Wars fought for domestic consumption are, however, inherently unstable. They require constant novelty and reports of new triumphs, which are hard to pull off in the real world. Having rallied supporters in eastern Ukraine to the Novorossiya flag, Putin has put the insurgency on hold amid a rising death toll among Russian soldiers who were not officially supposed to be there. The Ukrainian campaign only solidified Nato and gave it a new sense of purpose.

The war in Syria also threatens to backfire, for all the reasons that the US has sought to stay out. To the Sunni world, Russia looks like it has taken sides, uniting all the disparate rebel groups in a shared hatred of its “occupation”, and inspiring jihadis the world over to turn their eyes towards Moscow. Backing Assad to the bitter end is a strategy that is likely to suck Russia deeper into a war it cannot afford with an economy shrinking 4% a year.
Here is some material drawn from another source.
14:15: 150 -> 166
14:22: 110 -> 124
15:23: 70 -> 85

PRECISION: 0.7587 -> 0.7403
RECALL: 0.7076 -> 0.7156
Standing by and watching Russia self-harm also carries costs for the west . The bombardment of rebel-held areas around Idlib and Aleppo will boost the outflow of refugees, and put off the prospect of local ceasefires gradually dampening down the wider conflict. The chance of a collision or shootdown between Russian, Turkish, US or other Nato war planes continues to mount, as does the risk of an escalating proxy war. Putin’s mastery of surprise has put him in the driving seat, but there is little sign so far he knows where he’s going.